■ WORK ORDER ■
Nothing but the lines from the one containing "Contractors | 29.07 |" through the one containing "room | 155.00 |", both included, should be given again, each exactly as written below.

*** Block opens ***

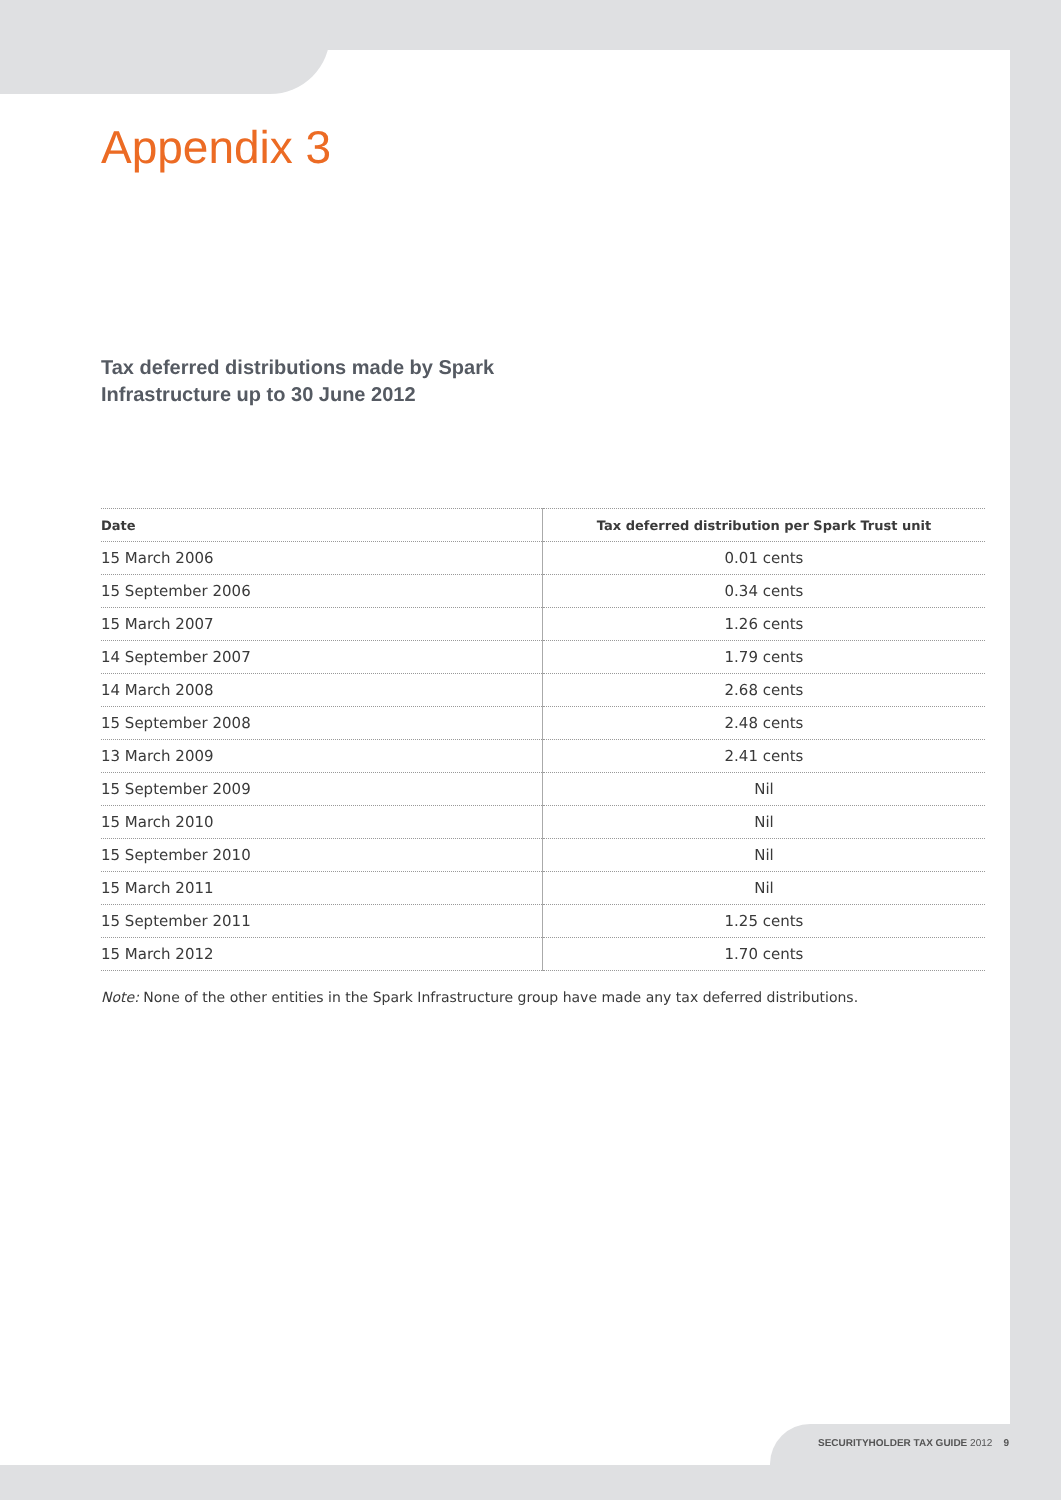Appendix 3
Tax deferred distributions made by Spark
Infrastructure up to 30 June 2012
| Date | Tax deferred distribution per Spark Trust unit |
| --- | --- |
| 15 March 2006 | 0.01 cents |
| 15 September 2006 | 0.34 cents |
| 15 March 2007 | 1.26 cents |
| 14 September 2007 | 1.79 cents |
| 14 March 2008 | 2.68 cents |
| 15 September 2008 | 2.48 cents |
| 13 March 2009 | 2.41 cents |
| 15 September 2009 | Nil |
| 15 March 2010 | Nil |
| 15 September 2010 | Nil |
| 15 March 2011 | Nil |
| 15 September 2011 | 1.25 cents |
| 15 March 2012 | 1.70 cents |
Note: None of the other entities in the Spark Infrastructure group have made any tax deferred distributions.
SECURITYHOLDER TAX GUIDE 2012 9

*** Block closes ***
*** Block opens ***

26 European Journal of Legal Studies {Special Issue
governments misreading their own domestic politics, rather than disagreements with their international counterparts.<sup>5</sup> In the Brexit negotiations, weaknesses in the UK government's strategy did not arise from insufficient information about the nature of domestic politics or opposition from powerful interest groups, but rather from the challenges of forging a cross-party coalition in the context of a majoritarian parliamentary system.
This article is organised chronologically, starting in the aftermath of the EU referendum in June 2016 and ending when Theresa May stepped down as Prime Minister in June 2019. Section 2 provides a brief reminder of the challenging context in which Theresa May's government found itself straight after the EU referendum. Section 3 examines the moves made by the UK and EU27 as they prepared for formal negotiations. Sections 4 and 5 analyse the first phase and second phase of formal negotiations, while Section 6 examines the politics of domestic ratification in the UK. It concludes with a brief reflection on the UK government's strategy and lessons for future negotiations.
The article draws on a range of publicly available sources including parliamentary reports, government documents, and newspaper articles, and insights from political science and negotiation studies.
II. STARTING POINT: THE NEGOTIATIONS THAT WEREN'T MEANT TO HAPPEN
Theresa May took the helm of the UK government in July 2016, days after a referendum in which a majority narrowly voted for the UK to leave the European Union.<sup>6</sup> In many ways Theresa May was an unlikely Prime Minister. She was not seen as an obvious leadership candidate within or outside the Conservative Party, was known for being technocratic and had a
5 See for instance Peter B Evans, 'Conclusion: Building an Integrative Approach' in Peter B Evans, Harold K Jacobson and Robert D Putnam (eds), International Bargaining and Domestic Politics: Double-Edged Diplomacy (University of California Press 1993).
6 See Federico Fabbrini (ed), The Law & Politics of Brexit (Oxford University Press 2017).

*** Block closes ***
*** Block opens ***

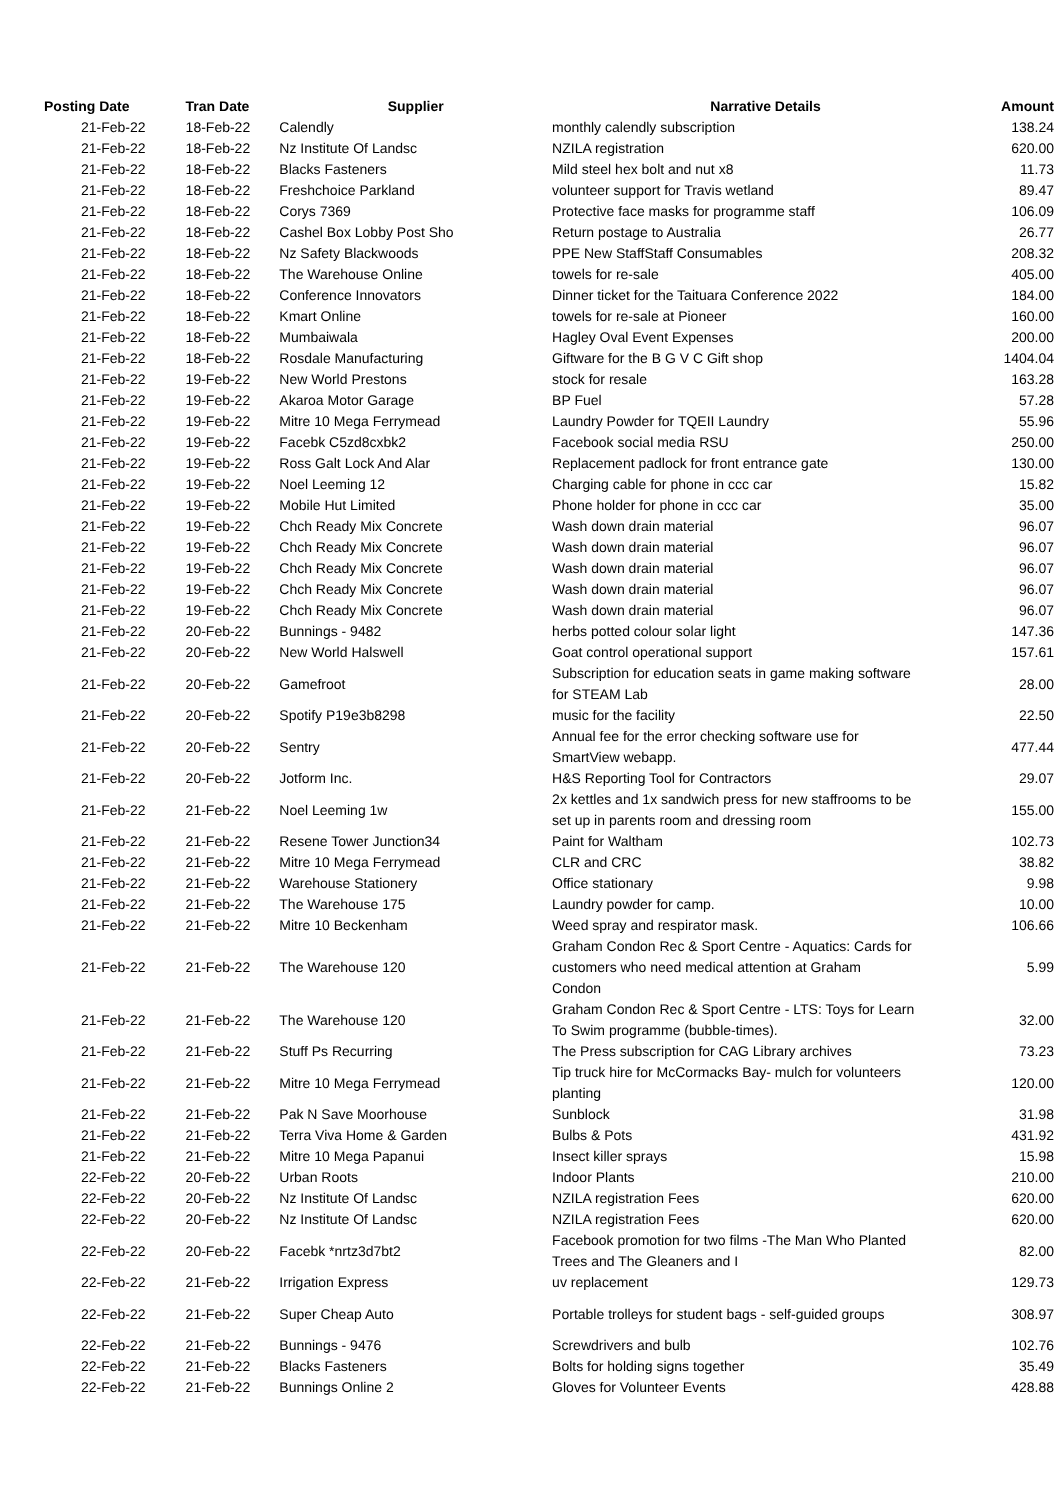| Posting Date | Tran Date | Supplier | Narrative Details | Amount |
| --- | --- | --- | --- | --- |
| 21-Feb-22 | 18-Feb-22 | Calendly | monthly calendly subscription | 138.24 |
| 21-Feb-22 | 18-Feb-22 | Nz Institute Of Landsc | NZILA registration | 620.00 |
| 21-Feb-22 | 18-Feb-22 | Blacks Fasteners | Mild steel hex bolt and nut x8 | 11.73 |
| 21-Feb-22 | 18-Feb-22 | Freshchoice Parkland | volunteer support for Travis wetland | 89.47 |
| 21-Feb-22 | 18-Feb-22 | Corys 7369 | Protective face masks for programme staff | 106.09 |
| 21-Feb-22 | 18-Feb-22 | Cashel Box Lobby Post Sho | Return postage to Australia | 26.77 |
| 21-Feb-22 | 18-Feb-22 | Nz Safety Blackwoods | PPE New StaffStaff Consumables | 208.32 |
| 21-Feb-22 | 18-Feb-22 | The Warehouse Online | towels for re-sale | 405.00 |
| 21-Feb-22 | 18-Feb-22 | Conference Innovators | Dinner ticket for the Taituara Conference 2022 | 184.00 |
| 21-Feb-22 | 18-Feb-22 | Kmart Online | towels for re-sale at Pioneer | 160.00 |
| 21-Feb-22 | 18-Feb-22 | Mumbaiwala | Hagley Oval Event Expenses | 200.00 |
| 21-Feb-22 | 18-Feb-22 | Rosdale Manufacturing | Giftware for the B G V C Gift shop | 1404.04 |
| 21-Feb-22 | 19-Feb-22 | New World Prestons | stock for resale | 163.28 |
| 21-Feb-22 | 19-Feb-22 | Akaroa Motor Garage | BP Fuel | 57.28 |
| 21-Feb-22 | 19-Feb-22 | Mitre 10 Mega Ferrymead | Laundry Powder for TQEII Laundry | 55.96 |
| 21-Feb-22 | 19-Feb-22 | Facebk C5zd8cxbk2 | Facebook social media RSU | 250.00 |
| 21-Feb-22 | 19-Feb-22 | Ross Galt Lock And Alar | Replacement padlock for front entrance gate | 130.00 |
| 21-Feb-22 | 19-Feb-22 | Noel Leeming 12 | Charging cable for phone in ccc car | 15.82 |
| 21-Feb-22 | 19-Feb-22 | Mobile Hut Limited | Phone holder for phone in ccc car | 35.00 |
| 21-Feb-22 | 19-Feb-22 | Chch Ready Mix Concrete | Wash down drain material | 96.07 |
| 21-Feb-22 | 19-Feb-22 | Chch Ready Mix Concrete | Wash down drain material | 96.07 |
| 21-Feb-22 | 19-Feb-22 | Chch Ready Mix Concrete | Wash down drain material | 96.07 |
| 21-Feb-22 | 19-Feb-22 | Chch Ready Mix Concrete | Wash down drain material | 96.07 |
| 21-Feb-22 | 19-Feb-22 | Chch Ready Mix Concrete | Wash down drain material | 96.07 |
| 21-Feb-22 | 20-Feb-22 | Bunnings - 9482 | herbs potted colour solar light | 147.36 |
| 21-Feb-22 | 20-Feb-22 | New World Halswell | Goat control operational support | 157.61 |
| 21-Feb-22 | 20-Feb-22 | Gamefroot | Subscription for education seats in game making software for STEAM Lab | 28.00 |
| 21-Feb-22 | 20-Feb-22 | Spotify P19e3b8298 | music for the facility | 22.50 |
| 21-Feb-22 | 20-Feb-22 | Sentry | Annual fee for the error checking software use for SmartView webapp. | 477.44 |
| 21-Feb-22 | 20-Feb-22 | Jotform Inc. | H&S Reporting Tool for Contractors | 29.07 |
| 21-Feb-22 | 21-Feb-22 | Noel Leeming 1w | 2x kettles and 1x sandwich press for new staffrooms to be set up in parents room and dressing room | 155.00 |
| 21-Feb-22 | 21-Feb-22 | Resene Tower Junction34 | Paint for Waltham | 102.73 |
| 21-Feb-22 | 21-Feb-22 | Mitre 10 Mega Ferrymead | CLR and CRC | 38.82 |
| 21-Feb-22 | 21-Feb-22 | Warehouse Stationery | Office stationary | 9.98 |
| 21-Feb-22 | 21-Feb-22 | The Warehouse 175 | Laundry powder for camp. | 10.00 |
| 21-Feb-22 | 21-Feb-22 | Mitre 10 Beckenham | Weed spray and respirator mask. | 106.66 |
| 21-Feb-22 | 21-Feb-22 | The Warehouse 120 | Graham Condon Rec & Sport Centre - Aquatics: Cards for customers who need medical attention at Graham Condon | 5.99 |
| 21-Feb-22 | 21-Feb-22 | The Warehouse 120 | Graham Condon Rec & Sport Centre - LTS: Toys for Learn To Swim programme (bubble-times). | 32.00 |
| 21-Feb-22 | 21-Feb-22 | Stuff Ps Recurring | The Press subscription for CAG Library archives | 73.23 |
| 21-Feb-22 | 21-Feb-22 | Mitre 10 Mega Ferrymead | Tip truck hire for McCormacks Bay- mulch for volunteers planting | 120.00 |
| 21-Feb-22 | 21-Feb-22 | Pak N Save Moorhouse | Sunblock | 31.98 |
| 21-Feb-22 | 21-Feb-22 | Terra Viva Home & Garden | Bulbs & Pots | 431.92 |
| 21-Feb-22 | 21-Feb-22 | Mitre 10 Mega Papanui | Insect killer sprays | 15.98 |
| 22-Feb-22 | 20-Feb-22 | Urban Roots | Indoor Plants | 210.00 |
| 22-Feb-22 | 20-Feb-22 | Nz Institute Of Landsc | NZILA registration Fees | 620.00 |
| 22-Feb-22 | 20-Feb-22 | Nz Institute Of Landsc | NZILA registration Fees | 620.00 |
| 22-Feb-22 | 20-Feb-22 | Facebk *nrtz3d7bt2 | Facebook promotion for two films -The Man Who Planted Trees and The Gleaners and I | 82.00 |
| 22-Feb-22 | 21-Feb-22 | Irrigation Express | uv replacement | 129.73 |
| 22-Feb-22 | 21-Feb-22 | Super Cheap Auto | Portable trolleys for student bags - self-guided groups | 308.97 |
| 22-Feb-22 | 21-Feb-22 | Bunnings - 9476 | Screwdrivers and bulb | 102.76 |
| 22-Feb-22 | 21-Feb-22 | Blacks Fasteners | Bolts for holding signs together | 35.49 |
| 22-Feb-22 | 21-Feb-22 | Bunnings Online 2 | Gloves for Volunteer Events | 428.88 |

*** Block closes ***

■ YOUR RESPONSE ■
| 21-Feb-22 | 20-Feb-22 | Jotform Inc. | H&S Reporting Tool for Contractors | 29.07 |
| 21-Feb-22 | 21-Feb-22 | Noel Leeming 1w | 2x kettles and 1x sandwich press for new staffrooms to be set up in parents room and dressing room | 155.00 |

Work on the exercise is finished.